Q: What’s the impact of giving doctors these AI-building skills, rather than just teaching them to use off-the-shelf tools?
Fernández Sande: It’s transformative. When doctors can create and customize their own tools, AI becomes a natural extension of their expertise. They’re not just passive users. They’re innovators, able to address their unique challenges. This also means AI solutions are better tailored to real clinical needs, leading to safer, faster, and more humane care. Importantly, we’re seeing a rapid rise in adoption: two out of three physicians now use AI in their practice, a 78% increase from just a year ago. Our mission is to ensure they do so safely, ethically, and creatively.
Q: How do you balance innovation with the ethical and safety considerations that are so vital in medicine?
Fernández Sande: We never lose sight of the doctor’s responsibility to provide safe care. Ethics, patient safety, and trust are foundational. Every tool we build is designed with these principles in mind. We teach doctors not just how to use AI, but how to critically assess its output, understand its limitations, and ensure it serves the patient’s best interests. AI should fit the problem. It should never dictate the practice of medicine.
What Stands Out
Core idea: Dr. Fernández Sande’s approach re-centers medicine on the patient by teaching doctors to delegate bureaucracy and repetitive tasks to AI, freeing up time and attention for care.
Classroom design: His courses blend prompt engineering, core programming concepts, and ethical foundations, enabling clinicians to build and deploy custom AI tools tailored to their specialties.
Student impact: Doctors and students gain the skills to innovate, creating tools like clinical co-pilots and synthetic data simulators that support safer, more efficient, and more engaging medical practice.

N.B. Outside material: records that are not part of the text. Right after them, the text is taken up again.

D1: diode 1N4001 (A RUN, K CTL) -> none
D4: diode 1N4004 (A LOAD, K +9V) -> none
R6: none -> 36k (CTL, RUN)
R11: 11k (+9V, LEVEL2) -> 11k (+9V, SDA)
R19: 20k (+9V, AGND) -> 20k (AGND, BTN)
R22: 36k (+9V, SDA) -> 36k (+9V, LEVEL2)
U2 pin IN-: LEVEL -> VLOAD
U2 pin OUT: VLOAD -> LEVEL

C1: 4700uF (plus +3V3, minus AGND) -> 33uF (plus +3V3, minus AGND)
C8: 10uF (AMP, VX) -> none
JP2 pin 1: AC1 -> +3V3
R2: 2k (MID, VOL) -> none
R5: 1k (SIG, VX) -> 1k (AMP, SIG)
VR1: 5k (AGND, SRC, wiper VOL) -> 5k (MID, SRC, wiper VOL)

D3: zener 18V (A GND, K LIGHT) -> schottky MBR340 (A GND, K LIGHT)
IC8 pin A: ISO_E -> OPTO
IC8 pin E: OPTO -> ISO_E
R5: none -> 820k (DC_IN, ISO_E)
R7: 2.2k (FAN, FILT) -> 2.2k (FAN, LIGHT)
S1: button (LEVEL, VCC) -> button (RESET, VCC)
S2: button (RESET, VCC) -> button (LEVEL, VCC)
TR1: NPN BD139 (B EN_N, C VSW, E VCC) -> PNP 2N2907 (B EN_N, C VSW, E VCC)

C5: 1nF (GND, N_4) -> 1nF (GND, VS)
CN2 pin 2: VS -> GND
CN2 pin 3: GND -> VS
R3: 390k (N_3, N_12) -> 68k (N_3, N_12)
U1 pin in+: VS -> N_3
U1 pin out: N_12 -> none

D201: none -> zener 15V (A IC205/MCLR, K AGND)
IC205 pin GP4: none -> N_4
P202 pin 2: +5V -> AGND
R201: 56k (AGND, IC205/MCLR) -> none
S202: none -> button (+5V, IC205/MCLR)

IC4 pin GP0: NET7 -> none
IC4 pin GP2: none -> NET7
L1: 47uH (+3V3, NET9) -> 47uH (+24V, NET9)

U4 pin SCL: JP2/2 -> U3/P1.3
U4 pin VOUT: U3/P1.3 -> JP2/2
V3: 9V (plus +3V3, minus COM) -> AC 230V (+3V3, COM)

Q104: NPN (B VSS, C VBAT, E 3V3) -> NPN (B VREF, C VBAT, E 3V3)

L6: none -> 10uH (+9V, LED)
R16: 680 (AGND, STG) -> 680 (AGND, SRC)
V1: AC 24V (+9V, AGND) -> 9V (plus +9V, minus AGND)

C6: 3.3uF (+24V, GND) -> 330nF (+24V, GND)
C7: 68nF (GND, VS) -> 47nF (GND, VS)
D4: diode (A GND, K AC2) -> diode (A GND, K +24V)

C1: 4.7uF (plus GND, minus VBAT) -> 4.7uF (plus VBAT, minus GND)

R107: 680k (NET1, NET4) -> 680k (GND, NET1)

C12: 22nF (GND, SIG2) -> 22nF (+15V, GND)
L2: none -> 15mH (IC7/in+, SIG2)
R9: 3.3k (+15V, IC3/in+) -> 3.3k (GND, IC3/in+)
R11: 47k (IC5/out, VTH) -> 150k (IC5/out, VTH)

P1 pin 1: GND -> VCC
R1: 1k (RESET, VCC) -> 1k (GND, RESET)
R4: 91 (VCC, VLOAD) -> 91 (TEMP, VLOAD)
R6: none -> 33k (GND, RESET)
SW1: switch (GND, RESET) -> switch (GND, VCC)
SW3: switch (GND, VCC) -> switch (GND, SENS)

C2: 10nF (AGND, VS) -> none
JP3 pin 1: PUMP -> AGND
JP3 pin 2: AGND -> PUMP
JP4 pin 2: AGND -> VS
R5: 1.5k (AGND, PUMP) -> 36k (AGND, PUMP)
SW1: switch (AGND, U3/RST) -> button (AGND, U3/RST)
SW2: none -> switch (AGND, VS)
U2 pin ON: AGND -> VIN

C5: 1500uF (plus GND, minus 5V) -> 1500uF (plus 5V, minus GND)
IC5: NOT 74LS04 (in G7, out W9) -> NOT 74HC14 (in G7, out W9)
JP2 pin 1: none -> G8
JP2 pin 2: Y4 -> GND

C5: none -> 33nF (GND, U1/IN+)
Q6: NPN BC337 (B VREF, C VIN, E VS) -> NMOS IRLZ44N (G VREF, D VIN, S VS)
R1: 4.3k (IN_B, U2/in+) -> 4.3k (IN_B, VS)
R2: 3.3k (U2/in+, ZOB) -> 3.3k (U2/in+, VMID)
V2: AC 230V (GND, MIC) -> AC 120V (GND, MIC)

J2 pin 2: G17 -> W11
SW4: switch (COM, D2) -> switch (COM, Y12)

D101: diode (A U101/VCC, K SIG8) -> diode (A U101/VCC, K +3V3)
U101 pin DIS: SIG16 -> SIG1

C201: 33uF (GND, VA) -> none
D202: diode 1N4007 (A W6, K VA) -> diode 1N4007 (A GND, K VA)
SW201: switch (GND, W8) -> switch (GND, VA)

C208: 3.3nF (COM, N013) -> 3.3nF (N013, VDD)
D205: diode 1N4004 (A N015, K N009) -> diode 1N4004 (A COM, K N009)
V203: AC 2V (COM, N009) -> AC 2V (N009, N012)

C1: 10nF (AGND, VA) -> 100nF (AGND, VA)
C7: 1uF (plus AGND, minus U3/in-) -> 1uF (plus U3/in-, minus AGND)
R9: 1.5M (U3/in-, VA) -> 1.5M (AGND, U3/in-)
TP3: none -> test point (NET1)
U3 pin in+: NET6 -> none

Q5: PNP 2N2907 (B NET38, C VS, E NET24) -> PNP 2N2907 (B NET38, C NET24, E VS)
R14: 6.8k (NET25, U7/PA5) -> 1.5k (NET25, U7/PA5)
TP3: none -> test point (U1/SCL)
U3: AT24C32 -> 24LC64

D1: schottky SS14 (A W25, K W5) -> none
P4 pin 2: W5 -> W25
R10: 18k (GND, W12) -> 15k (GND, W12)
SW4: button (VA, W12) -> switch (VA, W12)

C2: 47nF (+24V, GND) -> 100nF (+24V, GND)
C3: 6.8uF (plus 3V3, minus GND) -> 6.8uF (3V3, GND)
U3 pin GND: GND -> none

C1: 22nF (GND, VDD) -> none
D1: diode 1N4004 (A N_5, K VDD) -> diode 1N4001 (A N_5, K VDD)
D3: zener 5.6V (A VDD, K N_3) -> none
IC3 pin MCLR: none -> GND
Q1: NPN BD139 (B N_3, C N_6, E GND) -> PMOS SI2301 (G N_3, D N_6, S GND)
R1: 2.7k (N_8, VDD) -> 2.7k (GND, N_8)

Transferable lesson: Empowering professionals to become tool makers, not just tool users, unlocks creativity and ensures technology serves real-world needs, an approach applicable far beyond healthcare.
Bio
Joaquín Fernández Sande, MD, is a physician, educator, prompt engineer, and AI innovator specializing in medicine and large language models. He co-directs the Postgraduate Course in Artificial Intelligence for Medicine at the National Academy of Medicine in Buenos Aires. He is also a Computer Science Master at IE School of Science and Technology and works as a prompt engineer at Quadrivia, a startup developing AI-powered workflows to reduce administrative burden in healthcare.